→ TRY IT
Each line holding the word "funktionieren" must appear in the answer, copied from the entries.

→ RECORD EXTRACTS
[Start of Attachment]

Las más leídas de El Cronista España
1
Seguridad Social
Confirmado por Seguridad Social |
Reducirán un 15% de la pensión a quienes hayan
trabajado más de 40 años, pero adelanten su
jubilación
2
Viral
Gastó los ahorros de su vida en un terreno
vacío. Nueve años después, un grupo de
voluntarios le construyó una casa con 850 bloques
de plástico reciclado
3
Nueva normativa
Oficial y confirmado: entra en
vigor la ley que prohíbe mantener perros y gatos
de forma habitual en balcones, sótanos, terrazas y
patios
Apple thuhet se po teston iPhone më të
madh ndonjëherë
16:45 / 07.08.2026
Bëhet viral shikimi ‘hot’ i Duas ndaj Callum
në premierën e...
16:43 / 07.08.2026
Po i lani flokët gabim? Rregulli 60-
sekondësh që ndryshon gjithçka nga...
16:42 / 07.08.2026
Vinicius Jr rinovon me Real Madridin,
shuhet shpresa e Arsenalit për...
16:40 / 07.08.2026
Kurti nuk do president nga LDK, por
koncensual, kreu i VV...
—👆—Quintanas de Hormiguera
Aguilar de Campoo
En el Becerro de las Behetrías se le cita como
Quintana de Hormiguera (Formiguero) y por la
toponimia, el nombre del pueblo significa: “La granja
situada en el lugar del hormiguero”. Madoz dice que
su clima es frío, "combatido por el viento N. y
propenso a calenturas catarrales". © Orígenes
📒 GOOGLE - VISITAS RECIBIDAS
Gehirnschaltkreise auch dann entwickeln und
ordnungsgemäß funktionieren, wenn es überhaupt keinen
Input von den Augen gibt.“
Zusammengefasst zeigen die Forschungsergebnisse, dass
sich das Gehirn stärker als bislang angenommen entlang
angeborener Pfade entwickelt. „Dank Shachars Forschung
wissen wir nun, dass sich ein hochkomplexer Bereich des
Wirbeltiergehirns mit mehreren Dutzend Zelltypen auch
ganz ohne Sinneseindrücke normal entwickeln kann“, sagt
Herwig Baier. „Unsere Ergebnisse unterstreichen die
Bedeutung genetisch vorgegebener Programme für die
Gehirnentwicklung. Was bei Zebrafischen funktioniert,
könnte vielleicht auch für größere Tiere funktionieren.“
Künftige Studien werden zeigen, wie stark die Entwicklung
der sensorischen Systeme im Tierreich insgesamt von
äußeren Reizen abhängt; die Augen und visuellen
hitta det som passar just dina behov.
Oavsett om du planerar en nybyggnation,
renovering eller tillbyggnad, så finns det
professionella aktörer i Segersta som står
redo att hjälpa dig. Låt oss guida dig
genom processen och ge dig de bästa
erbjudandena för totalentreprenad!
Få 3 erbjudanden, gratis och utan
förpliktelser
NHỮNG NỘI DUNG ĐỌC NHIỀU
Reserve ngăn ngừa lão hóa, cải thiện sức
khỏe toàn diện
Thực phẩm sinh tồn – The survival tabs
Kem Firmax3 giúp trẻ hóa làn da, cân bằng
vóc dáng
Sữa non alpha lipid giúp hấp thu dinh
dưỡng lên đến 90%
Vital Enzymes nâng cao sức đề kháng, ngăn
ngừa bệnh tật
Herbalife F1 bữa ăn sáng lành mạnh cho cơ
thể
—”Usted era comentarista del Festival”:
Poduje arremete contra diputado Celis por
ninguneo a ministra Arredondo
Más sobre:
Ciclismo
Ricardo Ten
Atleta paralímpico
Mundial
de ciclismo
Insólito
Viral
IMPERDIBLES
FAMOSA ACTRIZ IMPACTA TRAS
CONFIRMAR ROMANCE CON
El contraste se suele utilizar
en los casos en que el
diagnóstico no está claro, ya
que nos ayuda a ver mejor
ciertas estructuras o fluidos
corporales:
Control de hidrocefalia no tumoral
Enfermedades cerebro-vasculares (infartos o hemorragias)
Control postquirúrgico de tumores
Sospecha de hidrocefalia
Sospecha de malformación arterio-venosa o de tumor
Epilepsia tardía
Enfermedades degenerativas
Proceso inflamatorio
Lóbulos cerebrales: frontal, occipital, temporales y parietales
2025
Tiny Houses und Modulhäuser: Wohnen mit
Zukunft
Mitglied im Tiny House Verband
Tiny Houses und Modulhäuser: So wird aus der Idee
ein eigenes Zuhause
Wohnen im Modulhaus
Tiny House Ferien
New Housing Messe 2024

[End of Attachment]

→ ANSWER TO THE PROBLEM
ordnungsgemäß funktionieren, wenn es überhaupt keinen
könnte vielleicht auch für größere Tiere funktionieren.“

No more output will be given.